Required action:
In the listing below, look for "thumb" and copy every line that has it.

Provided records:
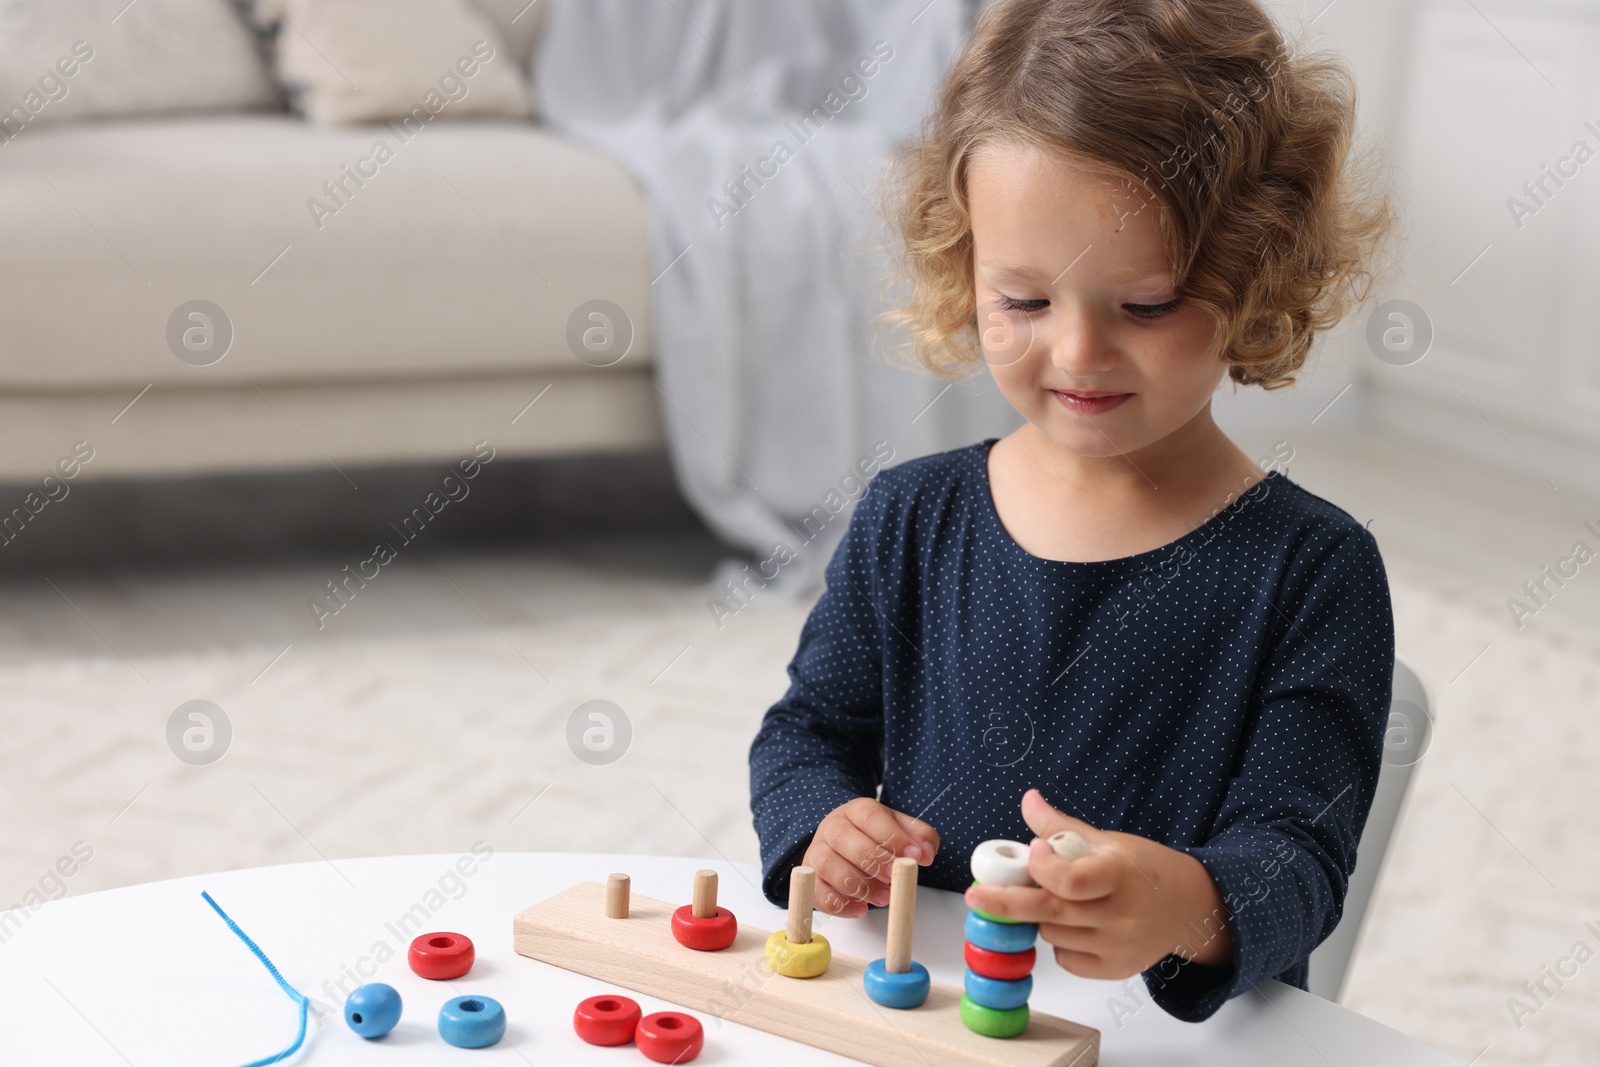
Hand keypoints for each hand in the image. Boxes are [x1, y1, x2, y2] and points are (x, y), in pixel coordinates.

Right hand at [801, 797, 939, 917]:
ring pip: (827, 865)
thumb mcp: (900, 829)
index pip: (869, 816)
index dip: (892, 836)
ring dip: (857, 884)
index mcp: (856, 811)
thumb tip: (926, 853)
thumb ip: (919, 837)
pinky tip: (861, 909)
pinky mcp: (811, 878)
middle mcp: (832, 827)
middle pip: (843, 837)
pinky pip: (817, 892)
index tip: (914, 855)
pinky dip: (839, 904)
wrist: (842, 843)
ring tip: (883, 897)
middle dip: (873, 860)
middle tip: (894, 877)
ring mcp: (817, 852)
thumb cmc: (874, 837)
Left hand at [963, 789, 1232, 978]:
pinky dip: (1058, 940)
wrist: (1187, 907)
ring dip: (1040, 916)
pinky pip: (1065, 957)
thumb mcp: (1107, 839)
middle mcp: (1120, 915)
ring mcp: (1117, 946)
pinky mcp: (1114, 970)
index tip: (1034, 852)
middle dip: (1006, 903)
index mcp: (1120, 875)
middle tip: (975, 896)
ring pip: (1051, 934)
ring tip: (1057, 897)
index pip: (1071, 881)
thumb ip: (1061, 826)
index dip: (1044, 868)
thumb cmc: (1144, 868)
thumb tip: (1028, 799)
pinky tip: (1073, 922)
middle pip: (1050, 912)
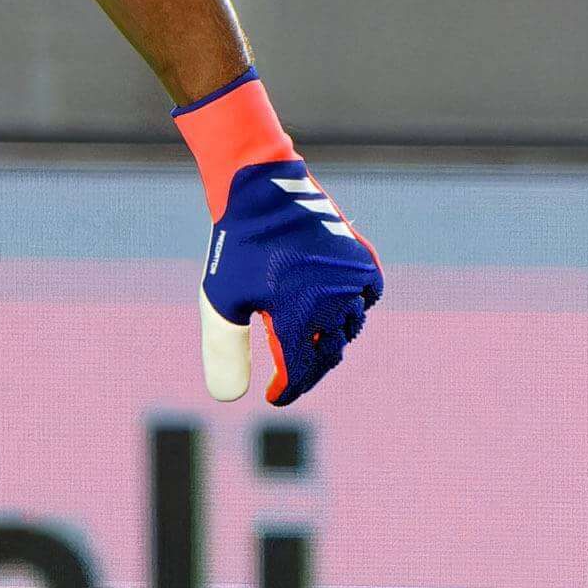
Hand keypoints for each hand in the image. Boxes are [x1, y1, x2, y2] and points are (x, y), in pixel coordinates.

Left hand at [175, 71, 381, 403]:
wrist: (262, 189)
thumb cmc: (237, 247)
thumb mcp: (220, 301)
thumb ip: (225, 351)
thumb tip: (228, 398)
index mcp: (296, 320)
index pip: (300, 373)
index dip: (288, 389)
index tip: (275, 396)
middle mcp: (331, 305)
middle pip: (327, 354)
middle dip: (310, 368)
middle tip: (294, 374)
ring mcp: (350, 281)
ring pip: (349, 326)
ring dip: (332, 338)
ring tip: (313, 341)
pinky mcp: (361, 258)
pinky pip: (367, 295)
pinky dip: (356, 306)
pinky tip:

Your response:
thumb mcp: (900, 829)
thumb tip: (926, 853)
thumb ip: (919, 837)
thumb cmc: (874, 837)
thumb mcp: (1107, 839)
thumb ip: (1061, 826)
thumb cmc: (1144, 868)
thumb tip: (1028, 799)
thumb cmc: (237, 247)
thumb mcp: (220, 301)
thumb ip: (225, 351)
thumb tip: (228, 398)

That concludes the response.